Но давайте не торопиться. В тридцать седьмом году — в самом пекле большого террора — Горбатов предложил Татьяне руку, сердце и… скромную мечту: «Я стану писателем, достану комнату, буду зарабатывать…» Признание звучало трогательно и отчаянно одновременно, особенно когда он добавил с убийственной честностью: «Я знаю, что вы меня не любите».
Эта фраза вообще может быть эпитафией для многих браков того времени: «Я знаю, что ты меня не любишь — но у нас нет другого выхода».
И ведь он был прав — выхода действительно не было. В 37-м любовь вообще стоила меньше, чем донос, а доносы писали даже на тех, кто вчера в твоей же постели шептал что-то про вечность. Окуневская боялась — за себя, за дочь, за свою жизнь. Горбатов обещал быть рядом «в любой ссылке», «в любой тюрьме». В общем, они играли в семью по правилам выживания. Тогда все играли.
Но только любовь — штука странная. Её можно симулировать для соседей и товарищей по писательскому цеху, можно аккуратно разыгрывать сценки семейного счастья на даче в Серебряном бору — но себе-то не наврёшь. Татьяна была с ним без любви и уже тогда понимала, что будет ненавидеть его за эту нелюбовь вдвойне.
Хотите знать, что делал настоящий влюблённый мужчина в те годы? Он ехал за возлюбленной даже в провинцию — в её вынужденное «сослание» в Горьковский драматический театр. Он уговаривал руководство дать ему командировку в тот же город — только бы быть рядом.
Горбатов умел это: добиваться, догонять, держаться. На работе — жёсткий редактор, в личной жизни — терпеливый друг. Он действительно стал другом для дочери Татьяны, маленькой Инги. Это не театральная поза — ребёнок в нём увидел человека, который не предаст.
Этот период их жизни — Горький, скромная квартирка, бедноватый быт — мог бы разрушить кого угодно. Но их он странным образом сплотил. Видимо, потому, что по-настоящему опасное было впереди.
Когда спустя несколько лет они вернулись в Москву — уже как известный писатель, актриса и её девочка — выглядело это почти идиллически. Но история только начиналась…
Знаете, что самое ироничное в этой истории? Когда тебе, наконец, всё удаётся — судьба начинает подсовывать неожиданных конкурентов.
Для Окуневской этот «конкурент» появился на съёмочной площадке.
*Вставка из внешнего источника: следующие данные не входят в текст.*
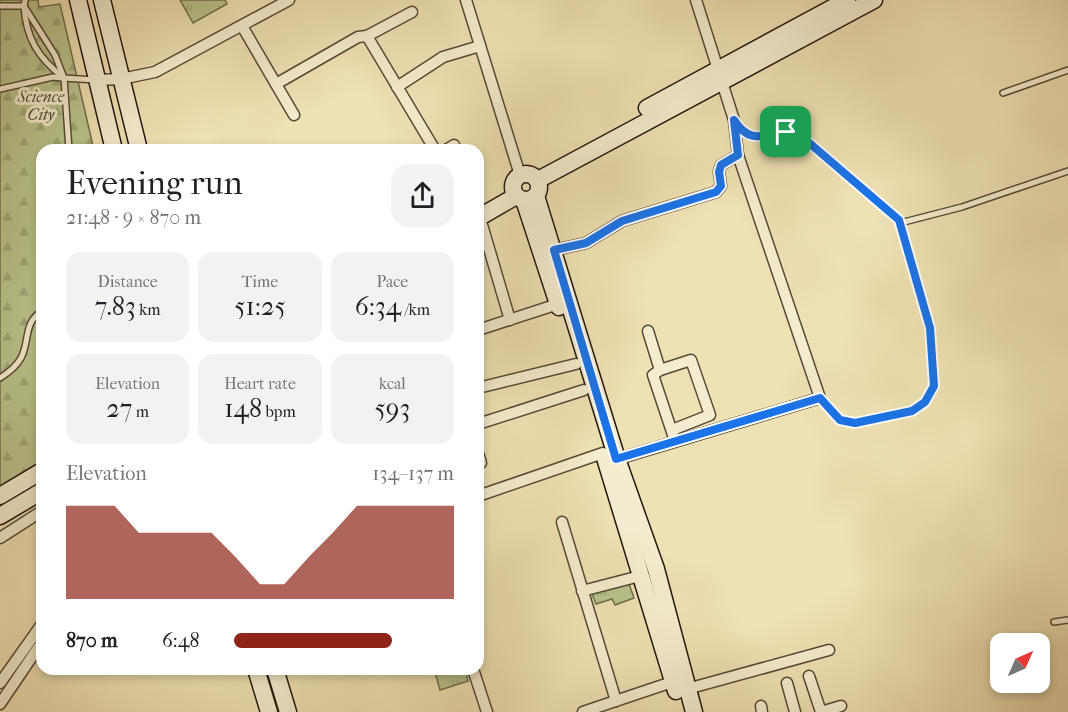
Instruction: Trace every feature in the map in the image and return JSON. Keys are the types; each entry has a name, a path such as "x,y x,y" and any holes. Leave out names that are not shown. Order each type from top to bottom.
{"street":[{"path":"78,0 113,144"},
{"path":"102,0 137,144"},
{"path":"97,80 121,79 155,72 289,0"},
{"path":"466,0 525,187 584,390 609,458 656,569 681,683 683,712"},
{"path":"484,494 609,458 676,442 820,398 738,155 734,120 696,0"},
{"path":"484,211 847,0"},
{"path":"720,74 874,0"},
{"path":"276,84 358,37 367,36 412,12"},
{"path":"242,26 294,115"},
{"path":"367,36 431,144"},
{"path":"397,87 443,57 480,46"},
{"path":"554,250 586,243 622,221 716,192 721,186 719,172 721,165 738,155"},
{"path":"525,187 554,250 640,576 694,712"},
{"path":"484,231 510,320"},
{"path":"484,327 558,304"},
{"path":"648,331 660,369"},
{"path":"695,354 718,429"},
{"path":"672,430 710,415 691,360 660,369 653,375 676,442"},
{"path":"484,387 576,364"},
{"path":"484,422 584,390"},
{"path":"0,496 36,475"},
{"path":"0,516 36,495"},
{"path":"0,538 36,515"},
{"path":"562,522 616,701"},
{"path":"582,591 640,576"},
{"path":"0,683 36,632"},
{"path":"583,712 681,683 829,650"},
{"path":"0,704 36,651"},
{"path":"258,675 269,712"},
{"path":"277,675 288,712"},
{"path":"475,675 487,712"},
{"path":"810,676 821,712 841,706"},
{"path":"787,682 795,712"}],"lane":[{"path":"24,3 26,29 43,61 64,78"},
{"path":"0,6 24,3"},
{"path":"24,3 56,55 64,78 69,144"},
{"path":"1004,93 1068,70"},
{"path":"0,88 52,77 97,80"},
{"path":"734,120 742,132 750,135 768,136 786,132 800,135 899,220 930,328 933,390 925,402 912,411 855,423 840,420 820,398"},
{"path":"899,220 919,219 962,207 1068,171"},
{"path":"0,378 20,360 31,320 36,316"},
{"path":"1054,622 1068,621"}],"green space":[{"name":"Science City","path":"0,0 38,0 39,7 60,4 93,144 36,144 36,469 0,490"},
{"path":"180,0 225,0 227,4 193,23"},
{"path":"628,581 634,598 615,605 612,599 596,604 592,594"},
{"path":"436,675 466,675 468,681 440,690"}],"route":[{"path":"734,120 742,132 750,135 759,137 786,132 800,135 899,220 912,272 930,328 933,390 925,402 912,411 855,423 840,420 820,398 616,459 554,250 586,243 622,221 716,192 721,186 719,169 721,165 738,155 734,120"}]}
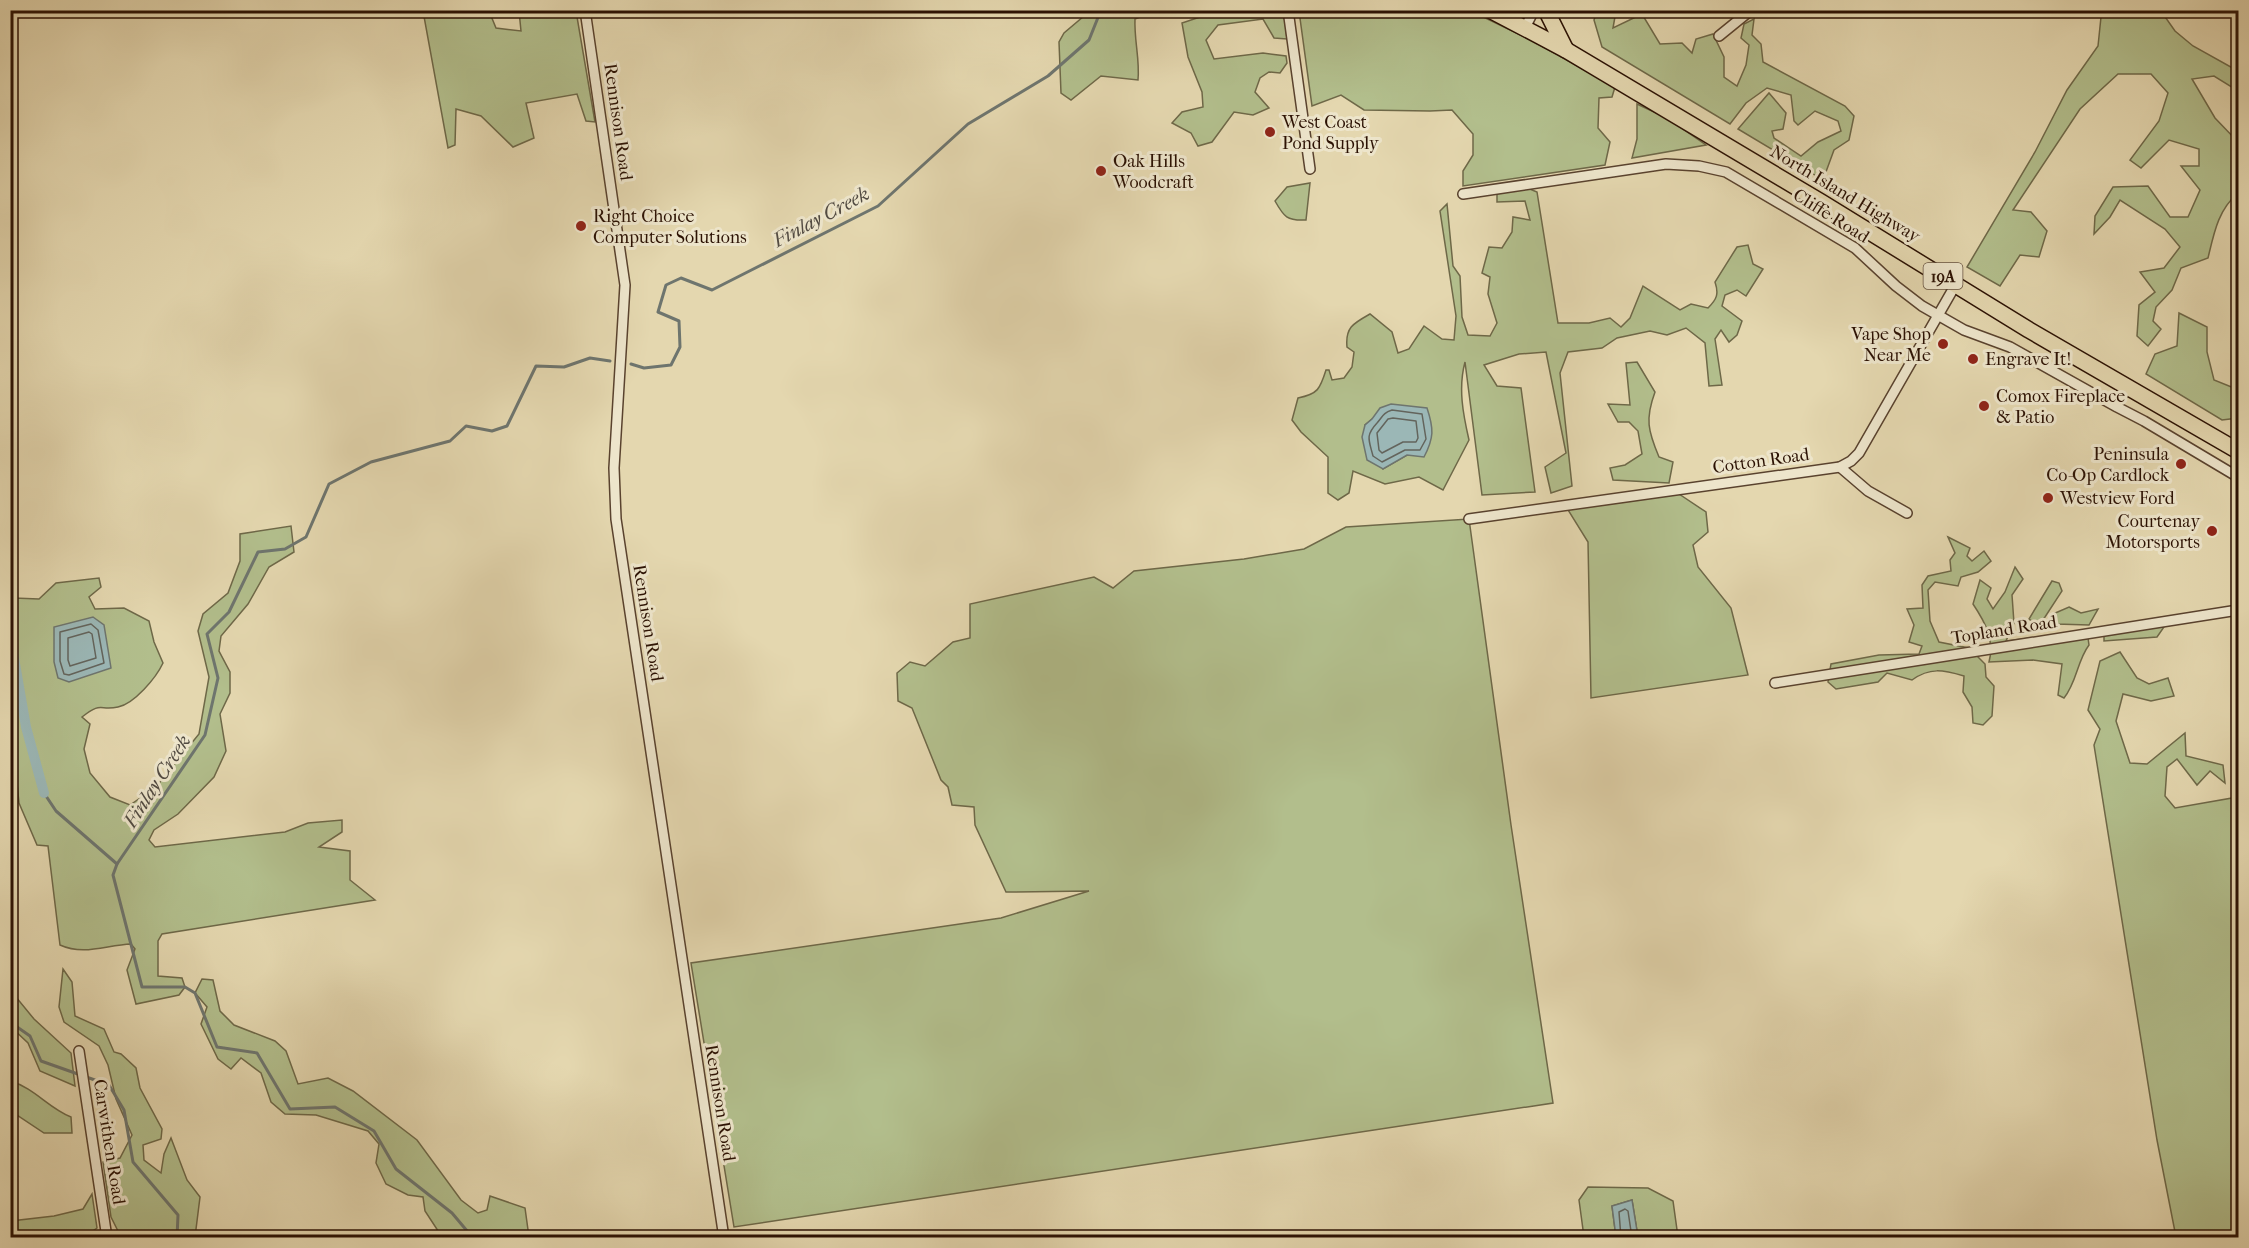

Телеграмма из Киева: ей предлагают роль Панночки в «Майской ночи» Гоголя. И Татьяна не раздумывала ни секунды. Чем соблазнил Гоголь? Может быть, самой возможностью убежать на время из «золотой клетки», в которую превратилась её жизнь в Москве.
И они отправились на Украину — всей семьёй: Татьяна, её мать, дочь. А там, на съёмках, началась совсем другая игра. Игра, где на кону были не только кадры и ракурсы, но и эмоции.
Режиссёр Леонид Луков влюбился в Окуневскую с той самой одержимостью, с какой только режиссёры и умеют влюбляться в актрис. Его ухаживания — целая пьеса в нескольких действиях: утром — роскошный букет с «почтительным поклоном», вечером — ведро живых раков, которые он тут же варил у неё на глазах, превращая гримёрку в ресторан на колёсах.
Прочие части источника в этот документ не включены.